_WRITTEN PROBLEM_
Render every line of the entries below as a JSON list of strings, one string per line, and leave out any blank lines.

--- MATERIAL PROVIDED ---

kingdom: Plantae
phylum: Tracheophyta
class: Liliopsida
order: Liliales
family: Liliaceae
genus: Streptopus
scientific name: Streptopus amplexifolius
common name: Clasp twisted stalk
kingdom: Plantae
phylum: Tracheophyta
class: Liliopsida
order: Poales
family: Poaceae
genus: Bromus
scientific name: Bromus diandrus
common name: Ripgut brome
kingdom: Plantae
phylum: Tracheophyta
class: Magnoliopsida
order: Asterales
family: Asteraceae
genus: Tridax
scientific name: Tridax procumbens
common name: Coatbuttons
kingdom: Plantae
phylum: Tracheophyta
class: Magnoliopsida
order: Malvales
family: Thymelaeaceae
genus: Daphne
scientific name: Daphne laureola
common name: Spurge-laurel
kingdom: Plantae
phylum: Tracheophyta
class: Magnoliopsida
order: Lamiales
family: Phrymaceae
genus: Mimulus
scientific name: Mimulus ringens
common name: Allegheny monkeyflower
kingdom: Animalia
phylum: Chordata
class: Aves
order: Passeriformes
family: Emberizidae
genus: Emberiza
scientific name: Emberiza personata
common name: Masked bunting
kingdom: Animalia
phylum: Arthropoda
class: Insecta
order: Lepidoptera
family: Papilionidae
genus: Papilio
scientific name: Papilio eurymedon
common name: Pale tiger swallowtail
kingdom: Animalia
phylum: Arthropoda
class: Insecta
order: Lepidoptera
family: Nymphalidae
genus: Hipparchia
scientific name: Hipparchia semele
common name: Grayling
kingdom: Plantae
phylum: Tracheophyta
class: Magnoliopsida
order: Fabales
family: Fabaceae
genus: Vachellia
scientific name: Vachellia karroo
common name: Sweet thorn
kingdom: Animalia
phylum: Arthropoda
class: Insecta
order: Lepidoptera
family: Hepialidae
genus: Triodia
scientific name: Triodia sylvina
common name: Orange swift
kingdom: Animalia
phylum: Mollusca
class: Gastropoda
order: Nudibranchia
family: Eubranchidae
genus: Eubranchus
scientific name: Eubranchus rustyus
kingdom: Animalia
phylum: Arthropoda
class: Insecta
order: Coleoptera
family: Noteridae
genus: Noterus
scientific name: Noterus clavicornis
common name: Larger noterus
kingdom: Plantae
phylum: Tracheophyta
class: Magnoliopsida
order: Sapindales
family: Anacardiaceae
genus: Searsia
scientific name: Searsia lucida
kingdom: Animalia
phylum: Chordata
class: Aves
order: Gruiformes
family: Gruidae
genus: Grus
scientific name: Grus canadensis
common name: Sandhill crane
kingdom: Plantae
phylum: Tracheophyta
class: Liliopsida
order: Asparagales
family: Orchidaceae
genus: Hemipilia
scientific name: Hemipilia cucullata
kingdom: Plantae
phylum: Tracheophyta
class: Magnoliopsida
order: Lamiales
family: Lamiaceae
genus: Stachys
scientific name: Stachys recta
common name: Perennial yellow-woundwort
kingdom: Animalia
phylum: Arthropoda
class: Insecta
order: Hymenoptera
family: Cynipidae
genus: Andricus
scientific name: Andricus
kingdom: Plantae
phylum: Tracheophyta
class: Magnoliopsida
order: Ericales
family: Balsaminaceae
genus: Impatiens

---

_RESULT_
[
  "kingdom: Plantae",
  "phylum: Tracheophyta",
  "class: Liliopsida",
  "order: Liliales",
  "family: Liliaceae",
  "genus: Streptopus",
  "scientific name: Streptopus amplexifolius",
  "common name: Clasp twisted stalk",
  "kingdom: Plantae",
  "phylum: Tracheophyta",
  "class: Liliopsida",
  "order: Poales",
  "family: Poaceae",
  "genus: Bromus",
  "scientific name: Bromus diandrus",
  "common name: Ripgut brome",
  "kingdom: Plantae",
  "phylum: Tracheophyta",
  "class: Magnoliopsida",
  "order: Asterales",
  "family: Asteraceae",
  "genus: Tridax",
  "scientific name: Tridax procumbens",
  "common name: Coatbuttons",
  "kingdom: Plantae",
  "phylum: Tracheophyta",
  "class: Magnoliopsida",
  "order: Malvales",
  "family: Thymelaeaceae",
  "genus: Daphne",
  "scientific name: Daphne laureola",
  "common name: Spurge-laurel",
  "kingdom: Plantae",
  "phylum: Tracheophyta",
  "class: Magnoliopsida",
  "order: Lamiales",
  "family: Phrymaceae",
  "genus: Mimulus",
  "scientific name: Mimulus ringens",
  "common name: Allegheny monkeyflower",
  "kingdom: Animalia",
  "phylum: Chordata",
  "class: Aves",
  "order: Passeriformes",
  "family: Emberizidae",
  "genus: Emberiza",
  "scientific name: Emberiza personata",
  "common name: Masked bunting",
  "kingdom: Animalia",
  "phylum: Arthropoda",
  "class: Insecta",
  "order: Lepidoptera",
  "family: Papilionidae",
  "genus: Papilio",
  "scientific name: Papilio eurymedon",
  "common name: Pale tiger swallowtail",
  "kingdom: Animalia",
  "phylum: Arthropoda",
  "class: Insecta",
  "order: Lepidoptera",
  "family: Nymphalidae",
  "genus: Hipparchia",
  "scientific name: Hipparchia semele",
  "common name: Grayling",
  "kingdom: Plantae",
  "phylum: Tracheophyta",
  "class: Magnoliopsida",
  "order: Fabales",
  "family: Fabaceae",
  "genus: Vachellia",
  "scientific name: Vachellia karroo",
  "common name: Sweet thorn",
  "kingdom: Animalia",
  "phylum: Arthropoda",
  "class: Insecta",
  "order: Lepidoptera",
  "family: Hepialidae",
  "genus: Triodia",
  "scientific name: Triodia sylvina",
  "common name: Orange swift",
  "kingdom: Animalia",
  "phylum: Mollusca",
  "class: Gastropoda",
  "order: Nudibranchia",
  "family: Eubranchidae",
  "genus: Eubranchus",
  "scientific name: Eubranchus rustyus",
  "kingdom: Animalia",
  "phylum: Arthropoda",
  "class: Insecta",
  "order: Coleoptera",
  "family: Noteridae",
  "genus: Noterus",
  "scientific name: Noterus clavicornis",
  "common name: Larger noterus",
  "kingdom: Plantae",
  "phylum: Tracheophyta",
  "class: Magnoliopsida",
  "order: Sapindales",
  "family: Anacardiaceae",
  "genus: Searsia",
  "scientific name: Searsia lucida",
  "kingdom: Animalia",
  "phylum: Chordata",
  "class: Aves",
  "order: Gruiformes",
  "family: Gruidae",
  "genus: Grus",
  "scientific name: Grus canadensis",
  "common name: Sandhill crane",
  "kingdom: Plantae",
  "phylum: Tracheophyta",
  "class: Liliopsida",
  "order: Asparagales",
  "family: Orchidaceae",
  "genus: Hemipilia",
  "scientific name: Hemipilia cucullata",
  "kingdom: Plantae",
  "phylum: Tracheophyta",
  "class: Magnoliopsida",
  "order: Lamiales",
  "family: Lamiaceae",
  "genus: Stachys",
  "scientific name: Stachys recta",
  "common name: Perennial yellow-woundwort",
  "kingdom: Animalia",
  "phylum: Arthropoda",
  "class: Insecta",
  "order: Hymenoptera",
  "family: Cynipidae",
  "genus: Andricus",
  "scientific name: Andricus",
  "kingdom: Plantae",
  "phylum: Tracheophyta",
  "class: Magnoliopsida",
  "order: Ericales",
  "family: Balsaminaceae",
  "genus: Impatiens"
]